June 22, 2021
When I opened yesterday’s newspaper the front-page story was on a petition asking one of the large grocery stores to not discard unwanted plants. Bryce Capocelli of Barling heard from a friend that plants were being dumped in Sallisaw, Oklahoma, and when he asked his local store if they did the same, he was told they did. On May 20, Capocelli launched a petition on Change.org, asking the grocery chain to change its policy of disposing non-sellable or out-of-season plants and instead donate the plants to non-profits which can use them to feed the poor. Capocelli’s petition states, “One tomato plant can yield up to 20 pounds of fruit per season. Imagine how many people (the store) could stop from going hungry just by making a small change.” Over 79,000 people have signed the petition as of June 16, with responses coming from across the US.
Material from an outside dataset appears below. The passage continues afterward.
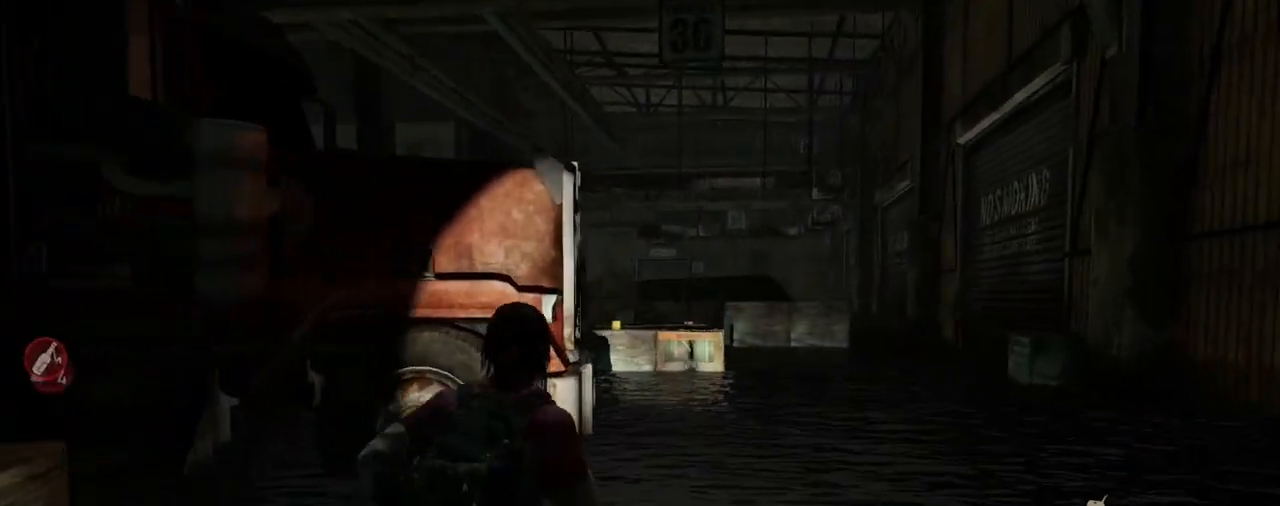
{"buttons": ["L2"], "left_stick": "up", "right_stick": "left", "events": []}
Every year, grocery stores discard more than 43 billion pounds of food (not including plants!). Much of the food is technically edible, but most large grocery chains limit what food gets donated out of fear of litigation from vague laws and regulations. Food banks or charitable organizations could evaluate the quality of the product prior to redistribution and determine whether it is edible. In our litigious society large corporations are hesitant to donate items that could be deemed questionable. There is some legal protection for those who donate under the Bill Emerson Good Samaritan Food Donation Act (BEGSFDA). That act was put into law to encourage the donation of “food and grocery products to nonprofit organizations for distribution to needy individuals”. It seems like a good idea.
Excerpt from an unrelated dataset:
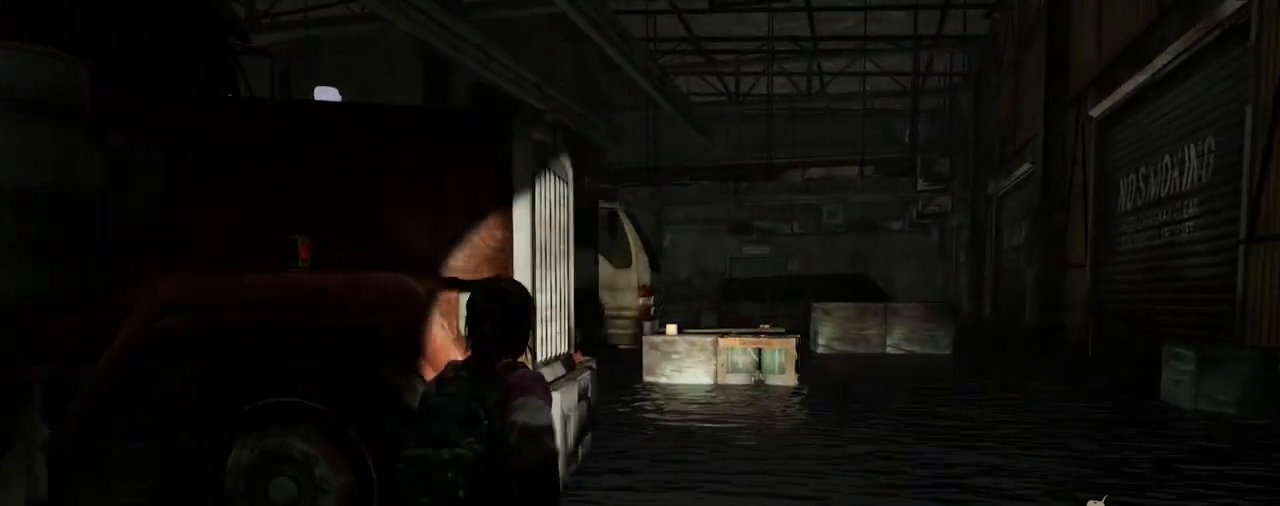
{"buttons": ["L2"], "left_stick": "up-right", "right_stick": "left", "events": [[167, "left_stick", "up-right"]]}
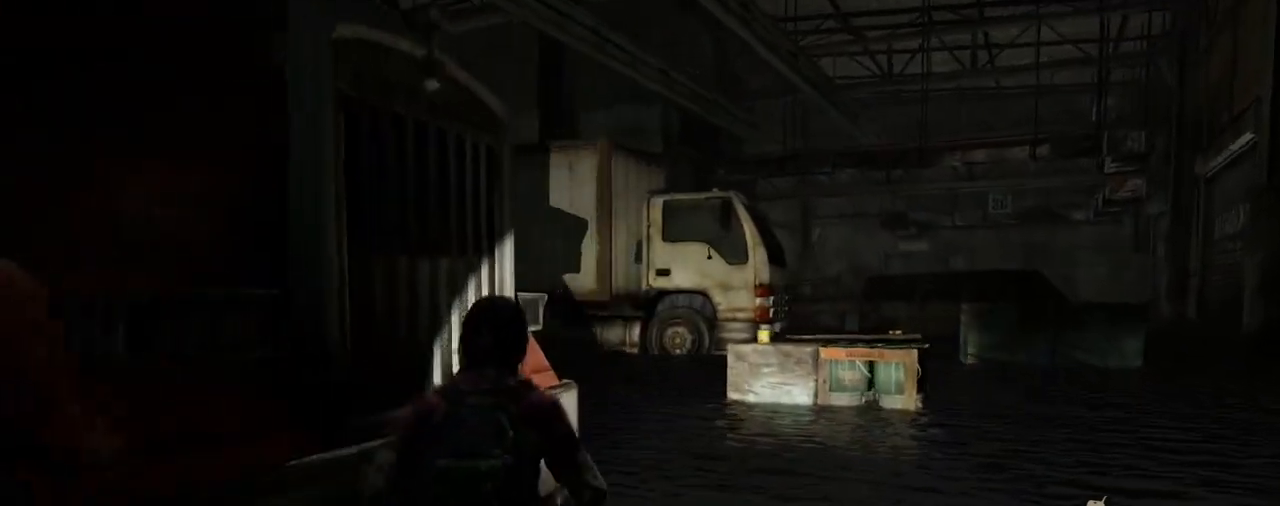
{"buttons": ["L2"], "left_stick": "up-right", "right_stick": "left", "events": []}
Responding to a request for comment on the petition, a spokesperson highlighted the efforts of the company to meet its sustainability goals. They are looking for ways to recycle rather than discard plant waste in select locations. This is part of the companies zero waste strategy, which calls for diversion of approximately 80 percent of waste, including food waste, from landfills and incineration. The goal is to create zero waste in the US operations by 2025. Last year the company donated more than 627 million pounds of food in the US alone. Inedible food is converted to animal feed, compost, or energy. In 2020, more than 950 million pounds of discard went through these programs. That leaves a lot of discard, and it does not address the petition on plant discard.
Thoughts: The BEGSFDA is a federal mandate that requires States to adopt legislation to protect those who donate (not discard) food in good faith from civil or criminal liability should the donated food later cause harm to recipients. On Dec. 20, 2018, the Agriculture Improvement Act of 2018 (Farm Bill) was signed into law. The Bill directs the USDA to issue guidance to promote awareness of donations of wholesome food by qualified donors protected under the Child Nutrition Act of 1966 (GSFDA). This guidance only applies to privately donated foods provided to The Emergency Food Assistance Program state and eligible recipient agencies. It is daunting to even read this explanation paragraph. Like so many good intentions, we are content to let the courts figure out what it means. It is easier to discard what cannot be sold. Do the work. Change is coming and it starts with you.